The articles concern the music of films from various perspectives from theoretical and general to music of specific films in specific countries. But first, starting in the introductory chapter "Preview of Coming Attractions" Slobin lays out "A Topology of Global Cinema Systems" for the sprawling, heterogeneous topic. The topologies are based on films from major regions such as Europe or from major countries such as the U.S. and India and Russia. Exploration and analysis of the typologies is demonstrated in the first section of three articles by Slobin on American films, titled "American Worlds." This treatment is continued in following chapters on films mostly from Asia (India and Indonesia), but also Brazil, Caribbean islands, and Egypt.
One notable film Slobin writes about in one of his pieces is Apocalypse Now. In the memorable scene of an attack on a Vietnamese village by American troops, "a three-second sound of chanting schoolchildren...precedes the horrific helicopter attack by the Wagner-laying American choppers, setting up a musical contrast of peace versus horror, and local vernacular versus mainstream, here figured as classical music." Such treatments of types of music, music wedded to visual elements of film, and effects and themes of music enhance one's experience of films.
Music is present in almost every film. Many viewers are unaware of it, however, as they are unaware of the color of a room's walls; or they do not think of it distinctly when thinking about a film. In the 1965 horror film "Hush, Hush, Sweet Charlotte," before the credits, the children "mock the title character as someone who chops off hands and heads; their tune becomes the main title music, so infuses the score." The high-pitched violin strains in the murder scene in Alfred Hitchcock's "Psycho" are one of the best examples of how music adds to a scene, in this case the terror of the murder. This was a highly-compressed instance of music in film.
Slobin and the other authors discuss how music is an aesthetic element often regarded as something added, even superfluous, to movies; but which truly and in many cases necessarily has a part in the making and effects of a movie. The authors explore how music is integral to movies even though movies are commonly regarded as a visual medium.

• Listing:
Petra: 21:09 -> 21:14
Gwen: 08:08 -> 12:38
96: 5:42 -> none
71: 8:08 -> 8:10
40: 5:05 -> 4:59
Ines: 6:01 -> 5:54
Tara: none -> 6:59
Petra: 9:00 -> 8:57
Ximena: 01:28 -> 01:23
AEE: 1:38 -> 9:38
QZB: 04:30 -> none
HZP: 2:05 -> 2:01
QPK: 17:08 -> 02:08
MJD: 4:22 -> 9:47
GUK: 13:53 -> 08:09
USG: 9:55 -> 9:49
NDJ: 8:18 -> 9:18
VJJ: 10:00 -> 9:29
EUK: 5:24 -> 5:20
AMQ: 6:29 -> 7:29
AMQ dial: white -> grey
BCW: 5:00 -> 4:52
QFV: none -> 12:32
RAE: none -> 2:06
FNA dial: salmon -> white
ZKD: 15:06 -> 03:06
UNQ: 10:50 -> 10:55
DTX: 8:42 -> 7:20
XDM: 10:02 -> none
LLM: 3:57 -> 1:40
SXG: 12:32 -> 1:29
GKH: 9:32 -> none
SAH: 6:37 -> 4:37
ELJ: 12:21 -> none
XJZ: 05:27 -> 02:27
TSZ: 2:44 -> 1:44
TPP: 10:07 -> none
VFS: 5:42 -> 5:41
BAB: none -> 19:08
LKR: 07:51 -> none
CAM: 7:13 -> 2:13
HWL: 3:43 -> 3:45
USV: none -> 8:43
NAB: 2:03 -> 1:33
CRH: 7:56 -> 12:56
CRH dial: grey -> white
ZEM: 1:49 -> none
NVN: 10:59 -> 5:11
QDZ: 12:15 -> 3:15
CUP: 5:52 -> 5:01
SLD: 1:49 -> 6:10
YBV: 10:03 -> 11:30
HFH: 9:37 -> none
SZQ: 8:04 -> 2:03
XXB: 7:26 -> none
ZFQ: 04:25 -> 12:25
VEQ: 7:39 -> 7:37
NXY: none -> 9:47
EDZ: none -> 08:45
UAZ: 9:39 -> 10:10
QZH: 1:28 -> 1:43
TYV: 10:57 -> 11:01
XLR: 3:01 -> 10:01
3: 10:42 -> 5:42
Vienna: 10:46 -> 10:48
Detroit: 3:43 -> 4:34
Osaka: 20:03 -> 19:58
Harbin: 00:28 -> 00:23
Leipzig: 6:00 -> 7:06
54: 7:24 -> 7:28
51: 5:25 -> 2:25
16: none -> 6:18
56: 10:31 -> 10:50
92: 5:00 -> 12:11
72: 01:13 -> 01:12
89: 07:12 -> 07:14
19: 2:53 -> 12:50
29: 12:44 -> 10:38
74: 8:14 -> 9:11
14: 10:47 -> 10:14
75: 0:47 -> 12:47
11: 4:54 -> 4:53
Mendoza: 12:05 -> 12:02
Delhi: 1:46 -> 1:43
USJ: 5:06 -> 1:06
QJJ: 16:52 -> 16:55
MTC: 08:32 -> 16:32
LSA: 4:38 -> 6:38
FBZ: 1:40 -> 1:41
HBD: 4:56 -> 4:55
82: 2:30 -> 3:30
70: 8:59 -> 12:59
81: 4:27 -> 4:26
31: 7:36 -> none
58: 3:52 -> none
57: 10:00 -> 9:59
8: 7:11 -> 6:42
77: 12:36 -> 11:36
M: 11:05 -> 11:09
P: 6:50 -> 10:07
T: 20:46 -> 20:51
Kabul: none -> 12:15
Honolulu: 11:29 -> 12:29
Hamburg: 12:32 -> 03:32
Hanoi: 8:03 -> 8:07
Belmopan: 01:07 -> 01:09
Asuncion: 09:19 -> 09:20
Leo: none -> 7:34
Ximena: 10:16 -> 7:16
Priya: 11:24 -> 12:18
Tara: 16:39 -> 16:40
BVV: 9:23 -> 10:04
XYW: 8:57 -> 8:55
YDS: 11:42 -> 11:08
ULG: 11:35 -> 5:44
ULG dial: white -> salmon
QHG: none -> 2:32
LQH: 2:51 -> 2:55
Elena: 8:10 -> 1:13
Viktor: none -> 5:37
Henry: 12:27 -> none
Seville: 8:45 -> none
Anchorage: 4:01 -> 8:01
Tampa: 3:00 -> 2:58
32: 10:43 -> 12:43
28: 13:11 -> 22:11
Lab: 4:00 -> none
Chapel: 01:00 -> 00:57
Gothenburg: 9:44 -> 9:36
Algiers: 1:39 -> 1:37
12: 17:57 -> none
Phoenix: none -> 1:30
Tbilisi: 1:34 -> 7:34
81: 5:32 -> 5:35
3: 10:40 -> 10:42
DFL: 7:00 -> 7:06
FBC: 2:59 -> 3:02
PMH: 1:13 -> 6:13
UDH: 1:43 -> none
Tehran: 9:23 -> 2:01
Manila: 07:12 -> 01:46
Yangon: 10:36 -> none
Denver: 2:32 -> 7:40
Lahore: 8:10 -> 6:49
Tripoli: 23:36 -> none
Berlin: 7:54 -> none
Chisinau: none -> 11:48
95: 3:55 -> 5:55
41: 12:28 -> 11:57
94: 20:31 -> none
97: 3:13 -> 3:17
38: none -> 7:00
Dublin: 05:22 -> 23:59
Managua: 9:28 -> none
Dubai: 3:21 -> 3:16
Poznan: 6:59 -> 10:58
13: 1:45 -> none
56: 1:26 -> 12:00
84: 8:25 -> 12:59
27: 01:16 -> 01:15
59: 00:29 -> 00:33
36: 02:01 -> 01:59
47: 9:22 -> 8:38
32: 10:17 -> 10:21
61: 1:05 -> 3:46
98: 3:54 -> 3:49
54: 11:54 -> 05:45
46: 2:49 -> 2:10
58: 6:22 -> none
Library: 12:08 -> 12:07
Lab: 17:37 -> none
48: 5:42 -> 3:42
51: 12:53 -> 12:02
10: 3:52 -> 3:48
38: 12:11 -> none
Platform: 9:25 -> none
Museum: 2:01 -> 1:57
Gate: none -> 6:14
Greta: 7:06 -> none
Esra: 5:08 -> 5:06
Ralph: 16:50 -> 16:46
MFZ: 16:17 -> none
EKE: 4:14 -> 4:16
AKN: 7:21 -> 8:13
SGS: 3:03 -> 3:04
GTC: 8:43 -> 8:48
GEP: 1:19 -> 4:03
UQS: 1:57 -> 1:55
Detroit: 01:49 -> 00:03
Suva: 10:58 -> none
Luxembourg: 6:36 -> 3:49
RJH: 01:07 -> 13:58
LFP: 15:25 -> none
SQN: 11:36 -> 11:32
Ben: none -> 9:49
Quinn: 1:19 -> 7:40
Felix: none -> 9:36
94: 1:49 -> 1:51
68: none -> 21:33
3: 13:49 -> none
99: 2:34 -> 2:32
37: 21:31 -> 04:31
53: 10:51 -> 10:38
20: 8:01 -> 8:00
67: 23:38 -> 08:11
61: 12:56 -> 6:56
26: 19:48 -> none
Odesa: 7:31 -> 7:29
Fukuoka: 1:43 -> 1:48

• Required tasks:
A. In the film music review, what is the title of Slobin's introductory chapter?
B. Write out the film music review verbatim, from "One notable film" up to and including "experience of films.".

• Solutions for each task:
A. "Preview of Coming Attractions"

B.
One notable film Slobin writes about in one of his pieces is Apocalypse Now. In the memorable scene of an attack on a Vietnamese village by American troops, "a three-second sound of chanting schoolchildren...precedes the horrific helicopter attack by the Wagner-laying American choppers, setting up a musical contrast of peace versus horror, and local vernacular versus mainstream, here figured as classical music." Such treatments of types of music, music wedded to visual elements of film, and effects and themes of music enhance one's experience of films.